Only if you get kicked!...or, punched....or elbowed....or kneed...or thrown repeatedly ... Yeah, I guess it does.


----------



## Drag'n

In class we usually go pretty light when sparring, but sometimes the contact can get a little heavy, particularly when preparing for a fight.
I've suffered from headaches the evening or day after a fight. And thats with headgear. So yeah I dont think A fighting career is something you want to keep up for too long. The Thais do it as an effort to try and escape poverty. I do it for fun and for the experience.
 I realise that there are dangers and consequences to the type of training I do, and I try to be as cautious and sensible about it as possible.
You dont have to compete if its not your thing, but if you get seriously into the training then there deffinitely is pressure to compete, because the experience of fighting is such a valuable learning tool.


----------



## green meanie

Ya just gotta use your head... no wait, don't. 

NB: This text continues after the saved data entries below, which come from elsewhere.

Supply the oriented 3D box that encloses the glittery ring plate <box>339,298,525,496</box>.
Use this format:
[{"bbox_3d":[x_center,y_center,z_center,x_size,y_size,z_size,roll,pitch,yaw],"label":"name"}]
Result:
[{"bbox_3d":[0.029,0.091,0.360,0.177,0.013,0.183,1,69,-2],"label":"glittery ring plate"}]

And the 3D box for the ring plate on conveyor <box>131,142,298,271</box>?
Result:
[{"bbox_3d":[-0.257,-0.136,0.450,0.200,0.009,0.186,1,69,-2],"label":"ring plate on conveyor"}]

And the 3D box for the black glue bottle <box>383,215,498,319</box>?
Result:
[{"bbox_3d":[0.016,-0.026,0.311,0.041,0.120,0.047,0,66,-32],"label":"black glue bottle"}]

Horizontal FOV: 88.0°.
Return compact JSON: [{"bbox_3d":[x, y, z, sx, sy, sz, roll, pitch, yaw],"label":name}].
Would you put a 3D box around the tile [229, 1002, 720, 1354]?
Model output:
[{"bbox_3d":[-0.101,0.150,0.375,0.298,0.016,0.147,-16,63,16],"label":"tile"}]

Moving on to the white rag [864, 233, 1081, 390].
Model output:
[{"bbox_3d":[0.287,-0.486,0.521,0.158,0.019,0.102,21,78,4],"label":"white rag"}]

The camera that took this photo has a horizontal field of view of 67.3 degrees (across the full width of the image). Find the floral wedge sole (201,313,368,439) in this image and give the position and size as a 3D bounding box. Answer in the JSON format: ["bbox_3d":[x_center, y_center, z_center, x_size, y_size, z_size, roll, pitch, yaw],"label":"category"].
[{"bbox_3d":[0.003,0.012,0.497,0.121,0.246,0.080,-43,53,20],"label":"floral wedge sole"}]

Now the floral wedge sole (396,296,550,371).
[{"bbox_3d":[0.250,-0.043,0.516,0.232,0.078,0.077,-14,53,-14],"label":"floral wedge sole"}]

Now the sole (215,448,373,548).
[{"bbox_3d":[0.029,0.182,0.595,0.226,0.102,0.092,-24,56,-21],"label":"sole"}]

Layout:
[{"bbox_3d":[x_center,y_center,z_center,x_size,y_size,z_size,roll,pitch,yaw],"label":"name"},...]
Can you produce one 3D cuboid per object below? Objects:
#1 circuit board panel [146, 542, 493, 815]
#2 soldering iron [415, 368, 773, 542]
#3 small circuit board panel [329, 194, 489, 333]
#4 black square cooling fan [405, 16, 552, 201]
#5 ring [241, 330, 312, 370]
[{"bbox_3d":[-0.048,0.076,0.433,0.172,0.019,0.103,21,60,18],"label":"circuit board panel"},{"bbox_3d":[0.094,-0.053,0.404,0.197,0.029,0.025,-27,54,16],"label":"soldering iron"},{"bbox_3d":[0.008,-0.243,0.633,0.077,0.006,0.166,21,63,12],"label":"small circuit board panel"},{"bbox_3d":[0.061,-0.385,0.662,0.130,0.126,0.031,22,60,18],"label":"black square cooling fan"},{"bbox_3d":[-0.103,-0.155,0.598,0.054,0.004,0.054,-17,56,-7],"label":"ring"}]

Seriously, you just gotta use a little common sense when you're training. There's no reason why you shouldn't be able to learn the art and sport of Muay Thai with no more than the occasional bang or bruise you'd get from any contact sport. Have fun and good luck.


----------



## Odin

Jimi said:
			
		

> I agree for the most part that in western boxing there are many more cranial knockouts (thus more possible brain damage) and in Muay Thai there are many more technical knockouts from leg,body kicks etc.... That is not to say a Muay Thai fighter can not cause brain damage. A Muay Thai elbow can cause brain damage without even hitting the jaw itself (a shot to the jaw is not the only possible cranial knock out)as well a knee strikes. There are books on common boxing head injuries, look into it. Even while wearing headgear, the brain can still take a hellava jolt. Commit the sin of dropping your hands in either western boxing or Muay Thai and your opponent may just send you to hell. Even the most well trained pros can make the mistake of dropping their guard. No one art has the monopoly on knock outs, though some cause it more often. Just my opinion.


 
Fact:there are approx over 70 deaths a year in the ring in Thailand....there are 0 deaths while training though.speaks for itself.


----------



## Slihn

Over 70 deaths in Thailand!?Wow! I always thought that fatilities in the ring where rarely fatal;that must only be in K-1,Ufc,and Pride.


----------